TD0694's modifications to FCS_SSH_EXT.1.3 test 2 do not account for every way the packet_length field can be viewed. Additionally, audit requirements are inconsistent in the PP.

TD0694 is archived and replaced with the following:

PKG_SSH_V1.0, FCS_SSH_EXT.1.3, Test 2, steps b and c are updated as follows, with underlines denoting additions and strikethroughs denoting deletions:

b. Next the evaluator shall craft a packet that is one byte slightly larger than the maximum size specified in this component and send it through the established SSH connection to the TOE. The packet should not be greater than the maximum packet size + 16 bytes. If the packet is larger, the evaluator shall justify the need to send a larger packet.

c. The Eevaluator shall verify that the packet was dropped by the TOE. The method of verification will vary by the TOE. Examples_include by reviewing the TOE audit log for a dropped packet audit or observing the TOE terminates the connection.

OpenSSH examines the packet_length field to determine whether the packet is a large packet or not.
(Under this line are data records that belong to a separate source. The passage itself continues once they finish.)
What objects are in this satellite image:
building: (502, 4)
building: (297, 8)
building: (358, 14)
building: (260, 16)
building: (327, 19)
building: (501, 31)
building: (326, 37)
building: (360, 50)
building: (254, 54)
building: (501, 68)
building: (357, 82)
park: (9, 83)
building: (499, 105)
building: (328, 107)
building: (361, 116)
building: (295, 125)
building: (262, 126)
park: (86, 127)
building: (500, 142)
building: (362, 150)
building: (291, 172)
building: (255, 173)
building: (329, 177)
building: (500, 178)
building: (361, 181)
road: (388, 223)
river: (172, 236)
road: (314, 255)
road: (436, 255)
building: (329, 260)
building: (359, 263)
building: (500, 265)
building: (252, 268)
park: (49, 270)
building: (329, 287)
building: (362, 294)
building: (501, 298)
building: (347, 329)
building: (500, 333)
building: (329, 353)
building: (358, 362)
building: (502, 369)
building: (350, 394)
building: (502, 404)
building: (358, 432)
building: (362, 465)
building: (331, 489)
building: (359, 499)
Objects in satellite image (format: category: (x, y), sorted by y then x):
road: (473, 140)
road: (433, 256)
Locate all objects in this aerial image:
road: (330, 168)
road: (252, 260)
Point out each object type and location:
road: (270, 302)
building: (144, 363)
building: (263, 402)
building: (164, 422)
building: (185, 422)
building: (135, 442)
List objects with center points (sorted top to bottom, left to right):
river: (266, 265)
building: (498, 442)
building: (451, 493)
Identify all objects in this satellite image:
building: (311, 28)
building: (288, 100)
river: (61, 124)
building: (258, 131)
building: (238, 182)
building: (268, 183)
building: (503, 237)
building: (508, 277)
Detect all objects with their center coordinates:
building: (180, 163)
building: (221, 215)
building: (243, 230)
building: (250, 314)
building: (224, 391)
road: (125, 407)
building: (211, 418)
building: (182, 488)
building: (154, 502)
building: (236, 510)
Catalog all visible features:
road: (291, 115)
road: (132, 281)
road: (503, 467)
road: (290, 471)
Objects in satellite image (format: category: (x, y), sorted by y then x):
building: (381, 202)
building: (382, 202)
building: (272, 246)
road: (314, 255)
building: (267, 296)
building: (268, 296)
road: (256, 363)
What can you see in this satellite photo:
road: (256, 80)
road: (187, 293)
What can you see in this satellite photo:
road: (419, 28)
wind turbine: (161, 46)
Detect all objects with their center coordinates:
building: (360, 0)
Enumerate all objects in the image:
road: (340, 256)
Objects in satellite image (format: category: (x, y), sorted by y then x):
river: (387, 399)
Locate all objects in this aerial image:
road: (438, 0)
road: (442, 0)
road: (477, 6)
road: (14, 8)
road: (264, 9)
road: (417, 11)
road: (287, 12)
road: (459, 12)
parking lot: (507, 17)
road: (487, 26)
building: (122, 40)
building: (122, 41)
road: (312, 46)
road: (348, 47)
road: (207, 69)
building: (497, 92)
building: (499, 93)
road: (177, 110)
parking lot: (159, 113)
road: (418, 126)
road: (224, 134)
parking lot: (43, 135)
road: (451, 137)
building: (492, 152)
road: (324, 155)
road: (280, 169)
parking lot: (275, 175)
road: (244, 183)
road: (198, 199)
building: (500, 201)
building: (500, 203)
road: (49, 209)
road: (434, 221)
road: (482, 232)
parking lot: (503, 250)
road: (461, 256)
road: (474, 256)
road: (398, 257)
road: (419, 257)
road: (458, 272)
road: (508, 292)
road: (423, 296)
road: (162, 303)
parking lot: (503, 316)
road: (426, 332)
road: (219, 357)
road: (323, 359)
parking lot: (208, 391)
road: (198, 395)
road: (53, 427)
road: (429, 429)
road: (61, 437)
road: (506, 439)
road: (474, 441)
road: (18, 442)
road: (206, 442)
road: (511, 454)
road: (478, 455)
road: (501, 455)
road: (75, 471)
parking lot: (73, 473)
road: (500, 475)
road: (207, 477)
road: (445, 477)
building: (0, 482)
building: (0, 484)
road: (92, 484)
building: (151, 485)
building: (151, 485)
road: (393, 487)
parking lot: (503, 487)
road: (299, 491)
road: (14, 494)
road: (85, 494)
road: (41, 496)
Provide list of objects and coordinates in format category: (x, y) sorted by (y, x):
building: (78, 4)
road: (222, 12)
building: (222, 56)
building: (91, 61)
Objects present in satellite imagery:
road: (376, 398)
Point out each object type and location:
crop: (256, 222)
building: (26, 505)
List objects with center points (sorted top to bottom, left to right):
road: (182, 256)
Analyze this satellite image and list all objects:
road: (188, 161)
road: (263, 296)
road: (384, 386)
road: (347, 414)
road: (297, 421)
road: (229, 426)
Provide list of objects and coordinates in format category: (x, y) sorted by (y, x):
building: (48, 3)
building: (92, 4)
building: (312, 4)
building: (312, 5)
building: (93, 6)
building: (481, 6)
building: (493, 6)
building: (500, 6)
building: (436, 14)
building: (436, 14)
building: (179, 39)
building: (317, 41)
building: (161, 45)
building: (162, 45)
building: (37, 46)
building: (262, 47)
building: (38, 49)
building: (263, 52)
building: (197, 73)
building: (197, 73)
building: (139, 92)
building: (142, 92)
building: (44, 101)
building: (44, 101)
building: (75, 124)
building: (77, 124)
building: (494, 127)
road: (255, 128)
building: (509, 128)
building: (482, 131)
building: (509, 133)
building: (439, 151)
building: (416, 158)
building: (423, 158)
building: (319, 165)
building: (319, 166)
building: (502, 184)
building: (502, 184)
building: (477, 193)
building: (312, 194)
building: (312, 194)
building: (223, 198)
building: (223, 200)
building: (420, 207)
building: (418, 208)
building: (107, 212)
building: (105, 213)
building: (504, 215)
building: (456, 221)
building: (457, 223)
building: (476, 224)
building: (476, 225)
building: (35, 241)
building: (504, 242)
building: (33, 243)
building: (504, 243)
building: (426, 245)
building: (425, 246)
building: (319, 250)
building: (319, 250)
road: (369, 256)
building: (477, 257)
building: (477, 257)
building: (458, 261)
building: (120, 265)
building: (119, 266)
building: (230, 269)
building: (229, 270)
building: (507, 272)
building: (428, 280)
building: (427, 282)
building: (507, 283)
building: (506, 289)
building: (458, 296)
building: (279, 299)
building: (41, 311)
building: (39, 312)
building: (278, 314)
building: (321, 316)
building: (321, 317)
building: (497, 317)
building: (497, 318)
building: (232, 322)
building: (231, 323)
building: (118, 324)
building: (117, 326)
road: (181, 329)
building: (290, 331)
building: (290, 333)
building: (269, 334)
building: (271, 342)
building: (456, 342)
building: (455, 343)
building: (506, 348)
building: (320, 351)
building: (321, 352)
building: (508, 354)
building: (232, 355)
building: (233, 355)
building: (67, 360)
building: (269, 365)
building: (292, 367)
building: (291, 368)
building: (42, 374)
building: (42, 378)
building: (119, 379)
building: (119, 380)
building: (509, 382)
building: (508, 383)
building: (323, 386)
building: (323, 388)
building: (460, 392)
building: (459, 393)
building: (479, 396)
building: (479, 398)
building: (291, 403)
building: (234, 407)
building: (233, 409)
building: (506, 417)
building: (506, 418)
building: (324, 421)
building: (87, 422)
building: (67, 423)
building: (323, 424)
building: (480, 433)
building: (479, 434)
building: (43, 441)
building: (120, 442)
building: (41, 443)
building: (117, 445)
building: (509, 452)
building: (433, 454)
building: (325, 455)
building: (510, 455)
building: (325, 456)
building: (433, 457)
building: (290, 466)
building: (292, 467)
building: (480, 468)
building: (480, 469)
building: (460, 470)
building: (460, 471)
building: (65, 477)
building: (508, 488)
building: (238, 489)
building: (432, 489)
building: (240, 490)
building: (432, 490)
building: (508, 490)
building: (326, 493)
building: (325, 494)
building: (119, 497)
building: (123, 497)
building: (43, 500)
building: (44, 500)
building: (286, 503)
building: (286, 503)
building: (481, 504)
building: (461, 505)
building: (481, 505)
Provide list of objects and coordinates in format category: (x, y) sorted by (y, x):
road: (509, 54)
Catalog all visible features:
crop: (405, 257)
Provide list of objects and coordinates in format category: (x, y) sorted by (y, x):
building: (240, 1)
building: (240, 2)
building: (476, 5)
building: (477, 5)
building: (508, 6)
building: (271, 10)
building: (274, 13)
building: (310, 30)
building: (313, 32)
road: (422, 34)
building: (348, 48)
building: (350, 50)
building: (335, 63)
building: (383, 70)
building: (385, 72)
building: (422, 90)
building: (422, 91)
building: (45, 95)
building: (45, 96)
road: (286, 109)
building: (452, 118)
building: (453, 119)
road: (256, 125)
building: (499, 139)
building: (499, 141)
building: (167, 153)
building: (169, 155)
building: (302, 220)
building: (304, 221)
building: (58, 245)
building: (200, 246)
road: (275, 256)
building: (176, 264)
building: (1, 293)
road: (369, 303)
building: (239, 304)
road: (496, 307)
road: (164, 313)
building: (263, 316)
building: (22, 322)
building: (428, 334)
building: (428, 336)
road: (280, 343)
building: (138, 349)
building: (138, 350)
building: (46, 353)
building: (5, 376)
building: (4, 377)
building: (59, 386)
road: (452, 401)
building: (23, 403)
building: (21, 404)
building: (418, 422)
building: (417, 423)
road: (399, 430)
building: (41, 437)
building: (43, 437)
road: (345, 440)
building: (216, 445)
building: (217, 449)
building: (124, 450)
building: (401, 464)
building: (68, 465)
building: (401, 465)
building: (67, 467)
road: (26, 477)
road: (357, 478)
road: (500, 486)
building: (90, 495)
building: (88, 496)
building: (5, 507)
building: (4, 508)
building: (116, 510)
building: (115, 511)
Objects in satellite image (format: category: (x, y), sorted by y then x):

This differs slightly from RFC 4253 in that this length does not include the MAC or the packet_length field itself; however, TSS is allowed to define how “large packets” are detected.

When using a CBC or CTR cipher with a non-ETM MAC algorithm, the 4 byte packet_length field must be encrypted; however, it is not counted in the packet_length value. The encrypted data must be a multiple of the block size, so packet_length is always 16 * X - 4 (i.e., never a multiple of 8).

Also, when multiple MACs are supported, the total packet length is variable (e.g., HMAC-SHA-512 would create a total packet length 32 bytes longer than HMAC-SHA-256 for packets with identical packet_lengths).

Test 2c requires the TOE to audit a dropped packet; however, this is inconsistent with Section 3.1 that does not specify any required auditable events.